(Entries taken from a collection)
%%

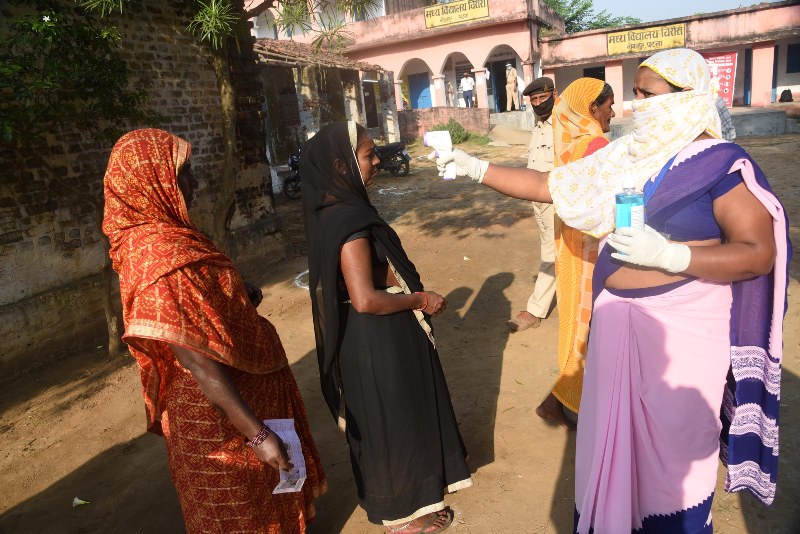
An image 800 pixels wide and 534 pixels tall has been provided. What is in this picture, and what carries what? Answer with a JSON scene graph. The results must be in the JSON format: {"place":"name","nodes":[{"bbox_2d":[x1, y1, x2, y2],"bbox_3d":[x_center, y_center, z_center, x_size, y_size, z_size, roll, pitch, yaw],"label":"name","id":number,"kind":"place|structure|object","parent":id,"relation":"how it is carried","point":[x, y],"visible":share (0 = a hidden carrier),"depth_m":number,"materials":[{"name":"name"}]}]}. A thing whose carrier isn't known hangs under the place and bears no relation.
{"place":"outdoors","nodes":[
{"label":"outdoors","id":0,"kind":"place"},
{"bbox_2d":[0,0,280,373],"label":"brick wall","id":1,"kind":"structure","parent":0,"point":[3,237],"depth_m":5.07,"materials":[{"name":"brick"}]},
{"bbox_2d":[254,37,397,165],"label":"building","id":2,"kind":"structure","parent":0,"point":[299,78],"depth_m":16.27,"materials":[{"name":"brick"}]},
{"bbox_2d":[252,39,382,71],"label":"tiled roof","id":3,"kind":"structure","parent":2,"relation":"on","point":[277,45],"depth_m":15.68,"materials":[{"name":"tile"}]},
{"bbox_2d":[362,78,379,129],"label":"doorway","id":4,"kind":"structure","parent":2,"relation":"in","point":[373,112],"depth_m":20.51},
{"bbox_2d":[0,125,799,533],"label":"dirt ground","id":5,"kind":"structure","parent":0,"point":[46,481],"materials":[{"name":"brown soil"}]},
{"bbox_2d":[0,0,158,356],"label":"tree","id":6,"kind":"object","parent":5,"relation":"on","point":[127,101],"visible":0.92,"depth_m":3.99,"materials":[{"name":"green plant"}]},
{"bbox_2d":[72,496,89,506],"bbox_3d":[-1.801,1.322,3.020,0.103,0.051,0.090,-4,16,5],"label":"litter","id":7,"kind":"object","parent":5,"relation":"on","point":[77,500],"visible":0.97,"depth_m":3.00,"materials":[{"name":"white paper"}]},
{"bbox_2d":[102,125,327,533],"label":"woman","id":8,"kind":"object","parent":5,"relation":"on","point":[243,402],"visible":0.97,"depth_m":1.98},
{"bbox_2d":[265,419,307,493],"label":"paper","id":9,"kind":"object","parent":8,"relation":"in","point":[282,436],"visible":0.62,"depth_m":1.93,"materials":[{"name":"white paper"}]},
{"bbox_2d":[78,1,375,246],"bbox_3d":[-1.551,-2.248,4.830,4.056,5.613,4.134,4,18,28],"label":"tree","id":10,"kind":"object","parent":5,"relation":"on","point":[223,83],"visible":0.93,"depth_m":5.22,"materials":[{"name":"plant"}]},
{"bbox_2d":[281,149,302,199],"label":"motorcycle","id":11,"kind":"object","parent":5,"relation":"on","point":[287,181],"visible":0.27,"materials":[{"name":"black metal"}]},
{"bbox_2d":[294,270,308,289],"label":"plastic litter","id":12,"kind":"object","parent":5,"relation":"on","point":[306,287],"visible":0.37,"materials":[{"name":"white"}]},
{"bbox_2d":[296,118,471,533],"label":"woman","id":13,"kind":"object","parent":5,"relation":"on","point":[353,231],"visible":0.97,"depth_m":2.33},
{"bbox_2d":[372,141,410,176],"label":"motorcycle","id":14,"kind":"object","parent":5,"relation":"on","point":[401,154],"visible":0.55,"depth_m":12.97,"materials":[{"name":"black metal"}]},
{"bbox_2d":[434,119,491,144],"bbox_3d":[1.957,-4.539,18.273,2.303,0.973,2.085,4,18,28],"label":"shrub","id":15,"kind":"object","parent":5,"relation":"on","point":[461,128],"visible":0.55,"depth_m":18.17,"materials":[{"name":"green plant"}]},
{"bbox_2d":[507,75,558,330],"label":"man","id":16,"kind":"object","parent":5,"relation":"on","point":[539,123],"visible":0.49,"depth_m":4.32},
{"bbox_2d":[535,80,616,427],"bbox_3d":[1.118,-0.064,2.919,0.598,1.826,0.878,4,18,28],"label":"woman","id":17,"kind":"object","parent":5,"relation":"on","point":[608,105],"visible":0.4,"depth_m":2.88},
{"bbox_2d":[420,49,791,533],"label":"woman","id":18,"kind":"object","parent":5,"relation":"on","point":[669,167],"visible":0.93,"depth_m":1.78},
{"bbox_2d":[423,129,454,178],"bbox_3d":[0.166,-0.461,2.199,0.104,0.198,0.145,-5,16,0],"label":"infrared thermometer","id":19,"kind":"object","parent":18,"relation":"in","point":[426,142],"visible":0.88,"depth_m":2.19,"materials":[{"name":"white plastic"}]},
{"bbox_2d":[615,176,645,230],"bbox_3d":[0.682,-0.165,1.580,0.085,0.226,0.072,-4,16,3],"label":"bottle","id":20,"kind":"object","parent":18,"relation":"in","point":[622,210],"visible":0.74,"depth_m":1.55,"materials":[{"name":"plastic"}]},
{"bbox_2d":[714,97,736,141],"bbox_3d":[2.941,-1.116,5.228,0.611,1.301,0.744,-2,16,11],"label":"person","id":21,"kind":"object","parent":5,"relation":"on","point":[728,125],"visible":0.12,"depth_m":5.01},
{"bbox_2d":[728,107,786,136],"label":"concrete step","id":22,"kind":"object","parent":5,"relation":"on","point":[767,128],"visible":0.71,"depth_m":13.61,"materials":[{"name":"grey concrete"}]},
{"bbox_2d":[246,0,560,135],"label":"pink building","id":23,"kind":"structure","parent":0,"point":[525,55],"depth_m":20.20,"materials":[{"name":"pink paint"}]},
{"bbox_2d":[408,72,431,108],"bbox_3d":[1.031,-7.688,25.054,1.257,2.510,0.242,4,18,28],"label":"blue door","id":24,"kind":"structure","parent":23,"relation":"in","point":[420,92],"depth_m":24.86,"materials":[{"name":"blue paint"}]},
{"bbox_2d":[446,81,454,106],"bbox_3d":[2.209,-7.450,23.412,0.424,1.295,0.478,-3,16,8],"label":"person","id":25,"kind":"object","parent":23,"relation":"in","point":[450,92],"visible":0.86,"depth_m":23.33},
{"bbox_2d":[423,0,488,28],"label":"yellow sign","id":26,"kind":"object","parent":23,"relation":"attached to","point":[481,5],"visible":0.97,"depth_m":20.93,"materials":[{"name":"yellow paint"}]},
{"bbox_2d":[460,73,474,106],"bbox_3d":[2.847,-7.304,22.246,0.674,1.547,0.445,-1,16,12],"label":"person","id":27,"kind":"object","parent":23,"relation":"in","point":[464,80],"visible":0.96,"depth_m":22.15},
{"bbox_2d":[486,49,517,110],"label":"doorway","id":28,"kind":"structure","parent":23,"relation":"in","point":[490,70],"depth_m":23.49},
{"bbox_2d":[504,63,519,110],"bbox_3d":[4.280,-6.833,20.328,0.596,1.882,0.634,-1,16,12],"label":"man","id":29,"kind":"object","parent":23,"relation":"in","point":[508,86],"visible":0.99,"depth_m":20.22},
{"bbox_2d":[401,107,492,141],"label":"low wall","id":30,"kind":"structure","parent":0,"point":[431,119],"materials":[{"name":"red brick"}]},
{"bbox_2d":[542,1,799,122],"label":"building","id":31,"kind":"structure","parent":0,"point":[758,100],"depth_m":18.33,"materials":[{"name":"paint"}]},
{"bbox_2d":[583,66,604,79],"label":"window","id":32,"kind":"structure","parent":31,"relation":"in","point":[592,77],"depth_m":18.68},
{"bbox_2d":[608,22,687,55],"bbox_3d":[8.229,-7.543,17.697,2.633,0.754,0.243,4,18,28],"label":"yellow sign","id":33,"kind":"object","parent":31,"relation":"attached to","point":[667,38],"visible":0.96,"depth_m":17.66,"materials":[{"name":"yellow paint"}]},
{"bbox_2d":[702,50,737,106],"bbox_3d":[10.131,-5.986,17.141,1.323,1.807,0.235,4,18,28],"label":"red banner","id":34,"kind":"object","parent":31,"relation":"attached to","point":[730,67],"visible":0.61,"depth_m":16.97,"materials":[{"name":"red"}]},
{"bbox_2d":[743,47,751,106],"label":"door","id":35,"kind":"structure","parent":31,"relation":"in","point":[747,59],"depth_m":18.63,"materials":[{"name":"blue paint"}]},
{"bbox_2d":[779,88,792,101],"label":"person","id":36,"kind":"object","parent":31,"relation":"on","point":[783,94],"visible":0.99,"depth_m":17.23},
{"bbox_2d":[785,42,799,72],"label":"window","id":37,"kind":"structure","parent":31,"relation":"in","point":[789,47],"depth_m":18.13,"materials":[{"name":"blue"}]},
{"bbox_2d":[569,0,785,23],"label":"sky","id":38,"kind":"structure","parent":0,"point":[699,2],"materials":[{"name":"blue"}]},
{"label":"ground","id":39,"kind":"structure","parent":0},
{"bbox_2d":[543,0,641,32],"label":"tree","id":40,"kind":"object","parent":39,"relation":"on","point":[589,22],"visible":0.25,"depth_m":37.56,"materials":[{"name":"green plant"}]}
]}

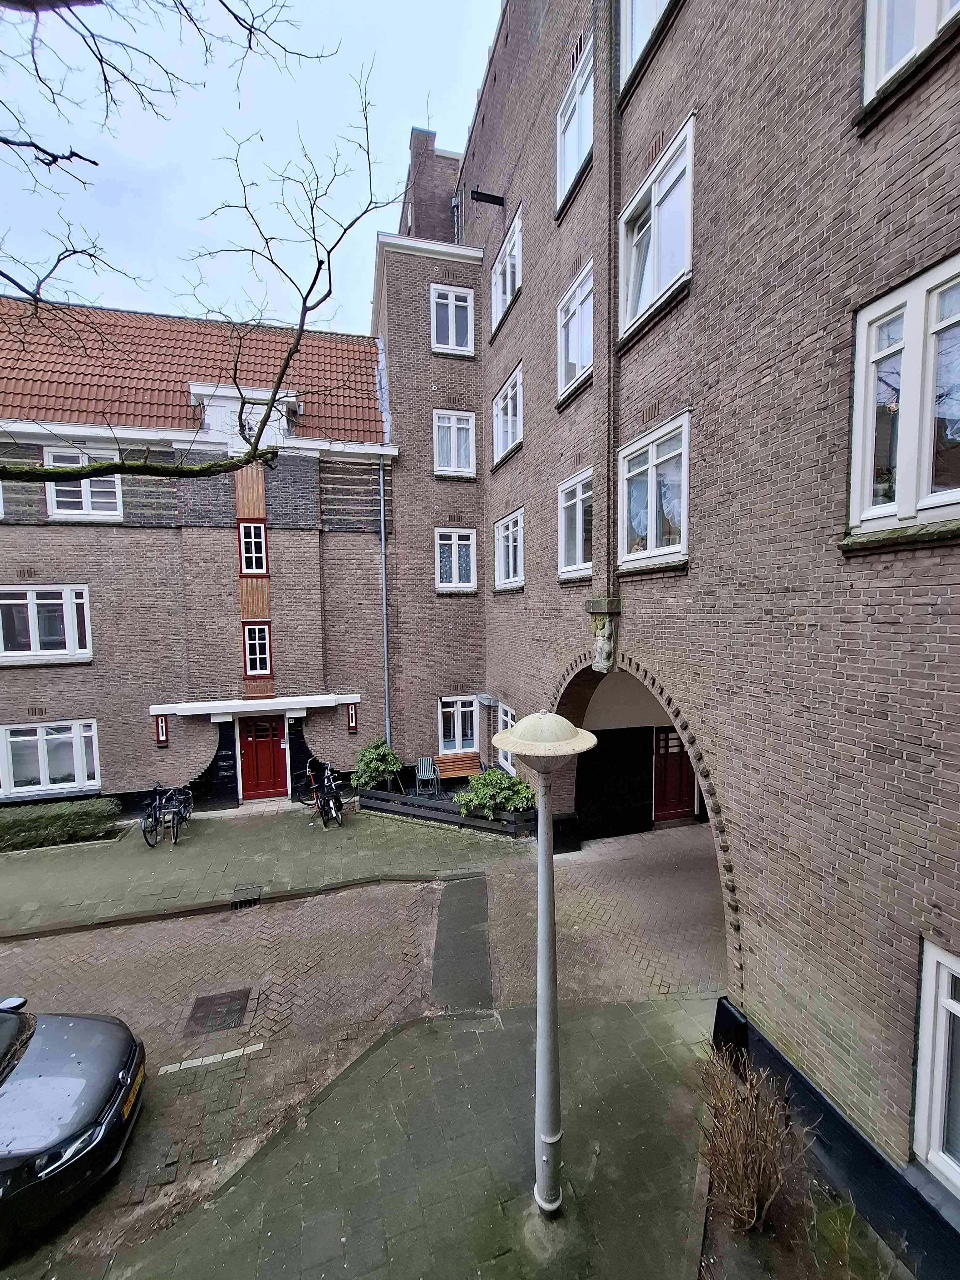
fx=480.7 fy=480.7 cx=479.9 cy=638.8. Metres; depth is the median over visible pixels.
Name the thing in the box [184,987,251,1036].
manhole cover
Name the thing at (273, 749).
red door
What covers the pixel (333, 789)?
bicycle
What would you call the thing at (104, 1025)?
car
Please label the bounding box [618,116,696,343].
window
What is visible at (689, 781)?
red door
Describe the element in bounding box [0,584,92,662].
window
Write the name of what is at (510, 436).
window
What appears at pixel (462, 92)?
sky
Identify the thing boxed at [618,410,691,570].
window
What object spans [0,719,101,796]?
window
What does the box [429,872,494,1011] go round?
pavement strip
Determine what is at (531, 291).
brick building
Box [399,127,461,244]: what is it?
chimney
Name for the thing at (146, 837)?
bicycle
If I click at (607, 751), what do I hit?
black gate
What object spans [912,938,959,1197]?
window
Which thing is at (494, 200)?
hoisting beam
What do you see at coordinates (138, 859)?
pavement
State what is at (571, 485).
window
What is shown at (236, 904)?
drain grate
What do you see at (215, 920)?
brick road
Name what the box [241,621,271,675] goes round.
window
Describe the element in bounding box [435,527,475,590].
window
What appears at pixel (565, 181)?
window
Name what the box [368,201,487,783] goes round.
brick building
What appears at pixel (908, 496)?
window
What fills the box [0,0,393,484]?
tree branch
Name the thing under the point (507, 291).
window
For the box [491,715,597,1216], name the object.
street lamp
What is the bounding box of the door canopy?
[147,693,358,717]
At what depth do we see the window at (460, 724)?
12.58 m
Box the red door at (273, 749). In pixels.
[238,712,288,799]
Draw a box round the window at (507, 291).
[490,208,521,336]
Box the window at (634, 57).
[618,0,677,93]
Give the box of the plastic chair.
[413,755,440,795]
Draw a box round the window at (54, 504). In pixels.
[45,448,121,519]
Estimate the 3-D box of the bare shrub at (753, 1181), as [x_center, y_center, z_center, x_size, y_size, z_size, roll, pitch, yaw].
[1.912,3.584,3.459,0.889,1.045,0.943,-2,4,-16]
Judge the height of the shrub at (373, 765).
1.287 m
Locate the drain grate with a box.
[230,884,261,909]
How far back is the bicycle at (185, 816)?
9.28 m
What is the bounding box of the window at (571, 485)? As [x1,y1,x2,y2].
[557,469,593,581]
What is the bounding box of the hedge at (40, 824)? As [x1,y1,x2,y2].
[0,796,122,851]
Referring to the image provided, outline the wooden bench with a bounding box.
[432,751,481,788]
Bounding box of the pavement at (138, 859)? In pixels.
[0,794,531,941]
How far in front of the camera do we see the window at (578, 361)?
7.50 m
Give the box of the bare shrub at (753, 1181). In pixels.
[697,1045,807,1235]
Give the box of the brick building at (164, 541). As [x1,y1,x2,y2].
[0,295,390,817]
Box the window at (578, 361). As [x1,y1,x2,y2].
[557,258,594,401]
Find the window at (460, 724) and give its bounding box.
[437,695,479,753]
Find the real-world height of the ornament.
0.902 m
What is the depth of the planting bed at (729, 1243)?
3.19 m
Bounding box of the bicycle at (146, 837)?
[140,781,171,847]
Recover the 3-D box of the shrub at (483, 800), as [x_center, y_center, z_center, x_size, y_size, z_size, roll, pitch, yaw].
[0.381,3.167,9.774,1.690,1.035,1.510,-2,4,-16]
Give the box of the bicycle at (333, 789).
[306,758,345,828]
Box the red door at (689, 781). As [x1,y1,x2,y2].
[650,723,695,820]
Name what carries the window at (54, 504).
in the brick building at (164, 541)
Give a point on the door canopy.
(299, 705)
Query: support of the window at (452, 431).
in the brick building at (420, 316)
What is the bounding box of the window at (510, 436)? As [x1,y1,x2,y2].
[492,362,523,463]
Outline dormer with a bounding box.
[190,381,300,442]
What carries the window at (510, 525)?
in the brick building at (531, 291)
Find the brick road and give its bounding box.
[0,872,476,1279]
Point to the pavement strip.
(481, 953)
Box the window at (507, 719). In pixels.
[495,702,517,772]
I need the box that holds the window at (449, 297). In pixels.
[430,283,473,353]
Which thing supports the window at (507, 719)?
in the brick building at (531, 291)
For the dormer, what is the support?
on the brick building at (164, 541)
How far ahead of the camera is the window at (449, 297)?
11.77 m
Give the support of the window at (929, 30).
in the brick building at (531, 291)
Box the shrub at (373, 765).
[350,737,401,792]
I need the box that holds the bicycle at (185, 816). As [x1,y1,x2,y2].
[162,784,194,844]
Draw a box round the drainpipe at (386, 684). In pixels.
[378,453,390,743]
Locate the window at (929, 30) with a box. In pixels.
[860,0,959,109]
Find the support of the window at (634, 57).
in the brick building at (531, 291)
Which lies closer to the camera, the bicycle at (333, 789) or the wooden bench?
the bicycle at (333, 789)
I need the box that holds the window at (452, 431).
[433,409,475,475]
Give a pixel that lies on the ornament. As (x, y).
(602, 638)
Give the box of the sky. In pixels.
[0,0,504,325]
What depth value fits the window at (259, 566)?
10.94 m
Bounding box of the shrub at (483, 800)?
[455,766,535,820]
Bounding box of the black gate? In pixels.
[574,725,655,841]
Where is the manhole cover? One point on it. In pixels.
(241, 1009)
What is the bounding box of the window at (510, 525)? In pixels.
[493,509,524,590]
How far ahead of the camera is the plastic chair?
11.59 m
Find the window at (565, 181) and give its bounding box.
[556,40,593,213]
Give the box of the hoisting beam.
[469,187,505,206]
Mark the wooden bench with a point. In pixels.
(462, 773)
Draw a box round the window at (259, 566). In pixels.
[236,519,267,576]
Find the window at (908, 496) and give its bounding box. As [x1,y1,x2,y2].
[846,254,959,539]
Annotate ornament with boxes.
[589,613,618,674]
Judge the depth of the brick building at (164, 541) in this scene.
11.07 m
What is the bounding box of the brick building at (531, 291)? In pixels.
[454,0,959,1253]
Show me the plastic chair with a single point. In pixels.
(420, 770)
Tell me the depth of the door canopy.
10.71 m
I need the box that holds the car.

%%

**TRY IT**
Reproduce the lines from the one containing "Annotate ornament with boxes." to the end of the entries, keeping both ends and adding nothing.

**EXERCISE SOLUTION**
Annotate ornament with boxes.
[589,613,618,674]
Judge the depth of the brick building at (164, 541) in this scene.
11.07 m
What is the bounding box of the brick building at (531, 291)? In pixels.
[454,0,959,1253]
Show me the plastic chair with a single point. In pixels.
(420, 770)
Tell me the depth of the door canopy.
10.71 m
I need the box that holds the car.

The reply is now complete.